**Required action 1**
Retype the entries word for word, starting with their first line and going on through the line with "pela rua. No".
**Required action 2**
Write what comes next in the Spark window-partitioning thread, picking up after its last line.

Suppose I have two different windows with the same partitioning:
window1 = Window.partitionBy("id")
window2 = Window.partitionBy("id").orderBy("date")
And then I call several consecutive window functions using them:
df.withColumn("col1", F.sum("x").over(window1))
.withColumn("col2", F.first("x").over(window2))
And suppose df
is not partitioned by id
.
Will the computation of col2
cause another shuffle or will it reuse the same partitioning?
Does adding
df.repartition("id")
before the computation cause any performance improvement?
CodePudding user response:
TLDR: only one shuffle occurs, repartition
is useless here.
That's actually quite easy to verify.
// sample data
df = spark.createDataFrame([
(1, 2, "2022-10-22"),
(1, 3, "2022-11-22"),
(2, 4, "2023-12-12"),
(2, 5, "2021-01-01")], ['id', 'x', 'date'])
# let us now introduce 3 windows and see what happens:
window1 = Window.partitionBy("id")
window2 = Window.partitionBy("id").orderBy("date")
window3 = Window.partitionBy("x").orderBy("date")
Now, let us use explain
on your code:
df.withColumn("col1", f.sum("x").over(window1))\
.withColumn("col2", f.first("x").over(window2))\
.explain()
== Physical Plan ==
AdaptiveSparkPlan isFinalPlan=false
- Window [first(x#169L, false) windowspecdefinition(id#168L, date#170 ASC NULLS FIRST, specifiedwindowframe(RangeFrame, unboundedpreceding$(), currentrow$())) AS col2#233L], [id#168L], [date#170 ASC NULLS FIRST]
- Sort [id#168L ASC NULLS FIRST, date#170 ASC NULLS FIRST], false, 0
- Window [sum(x#169L) windowspecdefinition(id#168L, specifiedwindowframe(RowFrame, unboundedpreceding$(), unboundedfollowing$())) AS col1#227L], [id#168L]
- Sort [id#168L ASC NULLS FIRST], false, 0
- Exchange hashpartitioning(id#168L, 200), ENSURE_REQUIREMENTS, [id=#164]
- Scan ExistingRDD[id#168L,x#169L,date#170
As you can see, only one Exchange (=shuffle). Adding repartition
yields the exact same execution plan. No change at all:
df.repartition("id")\
.withColumn("col1", f.sum("x").over(window1))\
.withColumn("col2", f.first("x").over(window2))\
.explain()

**Given data**
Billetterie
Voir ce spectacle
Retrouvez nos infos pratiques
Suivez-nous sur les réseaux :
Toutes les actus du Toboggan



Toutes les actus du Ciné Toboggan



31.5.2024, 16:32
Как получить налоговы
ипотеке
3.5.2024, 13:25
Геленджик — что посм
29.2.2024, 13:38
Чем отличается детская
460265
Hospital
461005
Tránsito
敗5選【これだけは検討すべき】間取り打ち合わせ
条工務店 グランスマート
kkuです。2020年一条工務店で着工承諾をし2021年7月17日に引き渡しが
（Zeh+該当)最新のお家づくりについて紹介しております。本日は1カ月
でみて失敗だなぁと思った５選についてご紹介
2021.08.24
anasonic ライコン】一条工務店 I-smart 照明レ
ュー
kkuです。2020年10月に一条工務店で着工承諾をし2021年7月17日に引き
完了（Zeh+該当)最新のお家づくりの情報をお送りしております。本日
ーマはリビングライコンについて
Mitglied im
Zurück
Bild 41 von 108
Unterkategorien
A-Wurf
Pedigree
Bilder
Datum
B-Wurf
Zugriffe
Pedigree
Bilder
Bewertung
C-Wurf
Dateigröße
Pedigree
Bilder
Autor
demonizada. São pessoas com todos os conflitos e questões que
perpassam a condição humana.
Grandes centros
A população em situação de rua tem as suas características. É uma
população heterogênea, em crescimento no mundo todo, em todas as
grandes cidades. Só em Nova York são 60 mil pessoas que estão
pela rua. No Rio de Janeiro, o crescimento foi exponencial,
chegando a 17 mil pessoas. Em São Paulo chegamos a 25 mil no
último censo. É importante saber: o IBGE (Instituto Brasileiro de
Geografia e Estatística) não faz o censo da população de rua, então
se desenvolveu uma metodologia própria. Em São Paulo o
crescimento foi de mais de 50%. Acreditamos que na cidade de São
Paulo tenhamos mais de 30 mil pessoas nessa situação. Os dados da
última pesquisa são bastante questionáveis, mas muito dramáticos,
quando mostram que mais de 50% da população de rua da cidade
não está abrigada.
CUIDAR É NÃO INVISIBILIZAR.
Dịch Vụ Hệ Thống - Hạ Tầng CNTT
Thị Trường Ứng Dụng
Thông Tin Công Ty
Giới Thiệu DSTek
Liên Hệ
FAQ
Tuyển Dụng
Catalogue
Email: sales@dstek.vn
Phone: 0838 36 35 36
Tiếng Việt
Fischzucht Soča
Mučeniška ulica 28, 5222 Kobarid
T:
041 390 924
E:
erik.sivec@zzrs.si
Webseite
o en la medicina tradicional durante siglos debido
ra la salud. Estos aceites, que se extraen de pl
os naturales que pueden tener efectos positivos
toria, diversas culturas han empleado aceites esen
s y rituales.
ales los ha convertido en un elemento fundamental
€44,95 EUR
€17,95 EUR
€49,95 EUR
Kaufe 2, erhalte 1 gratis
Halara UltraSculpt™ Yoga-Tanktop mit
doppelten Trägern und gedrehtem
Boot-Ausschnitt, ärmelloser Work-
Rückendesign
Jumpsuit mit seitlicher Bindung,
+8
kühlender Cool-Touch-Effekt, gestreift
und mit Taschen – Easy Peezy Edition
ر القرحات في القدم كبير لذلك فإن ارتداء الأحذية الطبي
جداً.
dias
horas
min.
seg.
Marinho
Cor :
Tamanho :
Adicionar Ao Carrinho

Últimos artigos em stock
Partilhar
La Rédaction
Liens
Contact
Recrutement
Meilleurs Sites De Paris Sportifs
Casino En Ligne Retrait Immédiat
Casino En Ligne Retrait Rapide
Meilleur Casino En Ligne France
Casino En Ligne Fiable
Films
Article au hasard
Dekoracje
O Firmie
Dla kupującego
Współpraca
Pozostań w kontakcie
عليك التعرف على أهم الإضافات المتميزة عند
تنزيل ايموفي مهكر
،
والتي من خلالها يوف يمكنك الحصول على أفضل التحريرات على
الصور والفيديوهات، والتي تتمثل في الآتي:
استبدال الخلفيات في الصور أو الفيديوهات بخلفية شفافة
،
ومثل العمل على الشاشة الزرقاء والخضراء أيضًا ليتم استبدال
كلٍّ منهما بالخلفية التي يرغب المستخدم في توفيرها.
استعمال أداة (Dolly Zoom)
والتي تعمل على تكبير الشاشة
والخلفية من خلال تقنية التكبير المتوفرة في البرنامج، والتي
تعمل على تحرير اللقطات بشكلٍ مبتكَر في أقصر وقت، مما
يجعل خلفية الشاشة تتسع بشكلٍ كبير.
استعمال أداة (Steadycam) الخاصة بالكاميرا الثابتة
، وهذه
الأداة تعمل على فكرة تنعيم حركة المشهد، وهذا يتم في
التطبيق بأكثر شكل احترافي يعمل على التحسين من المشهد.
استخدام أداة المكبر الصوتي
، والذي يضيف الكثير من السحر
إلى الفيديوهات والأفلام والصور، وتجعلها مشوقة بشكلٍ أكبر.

**Written response 1**
Billetterie
Voir ce spectacle
Retrouvez nos infos pratiques
Suivez-nous sur les réseaux :
Toutes les actus du Toboggan



Toutes les actus du Ciné Toboggan



31.5.2024, 16:32
Как получить налоговы
ипотеке
3.5.2024, 13:25
Геленджик — что посм
29.2.2024, 13:38
Чем отличается детская
460265
Hospital
461005
Tránsito
敗5選【これだけは検討すべき】間取り打ち合わせ
条工務店 グランスマート
kkuです。2020年一条工務店で着工承諾をし2021年7月17日に引き渡しが
（Zeh+該当)最新のお家づくりについて紹介しております。本日は1カ月
でみて失敗だなぁと思った５選についてご紹介
2021.08.24
anasonic ライコン】一条工務店 I-smart 照明レ
ュー
kkuです。2020年10月に一条工務店で着工承諾をし2021年7月17日に引き
完了（Zeh+該当)最新のお家づくりの情報をお送りしております。本日
ーマはリビングライコンについて
Mitglied im
Zurück
Bild 41 von 108
Unterkategorien
A-Wurf
Pedigree
Bilder
Datum
B-Wurf
Zugriffe
Pedigree
Bilder
Bewertung
C-Wurf
Dateigröße
Pedigree
Bilder
Autor
demonizada. São pessoas com todos os conflitos e questões que
perpassam a condição humana.
Grandes centros
A população em situação de rua tem as suas características. É uma
população heterogênea, em crescimento no mundo todo, em todas as
grandes cidades. Só em Nova York são 60 mil pessoas que estão
pela rua. No Rio de Janeiro, o crescimento foi exponencial,

**Written response 2**
== Physical Plan ==
AdaptiveSparkPlan isFinalPlan=false
- Window [first(x#169L, false) windowspecdefinition(id#168L, date#170 ASC NULLS FIRST, specifiedwindowframe(RangeFrame, unboundedpreceding$(), currentrow$())) AS col2#246L], [id#168L], [date#170 ASC NULLS FIRST]
- Sort [id#168L ASC NULLS FIRST, date#170 ASC NULLS FIRST], false, 0
- Window [sum(x#169L) windowspecdefinition(id#168L, specifiedwindowframe(RowFrame, unboundedpreceding$(), unboundedfollowing$())) AS col1#240L], [id#168L]
- Sort [id#168L ASC NULLS FIRST], false, 0
- Exchange hashpartitioning(id#168L, 200), REPARTITION_BY_COL, [id=#182]
- Scan ExistingRDD[id#168L,x#169L,date#170]
The takeaway here is that regardless of the way it does it, spark remembers that it has partitioned the data and how it did it to avoid having to do it again.
Finally, notice that with window3
, that needs a different partitioning, we have two shuffles:
df.withColumn("col1", f.sum("x").over(window1))\
.withColumn("col2", f.first("id").over(window3))\
.explain()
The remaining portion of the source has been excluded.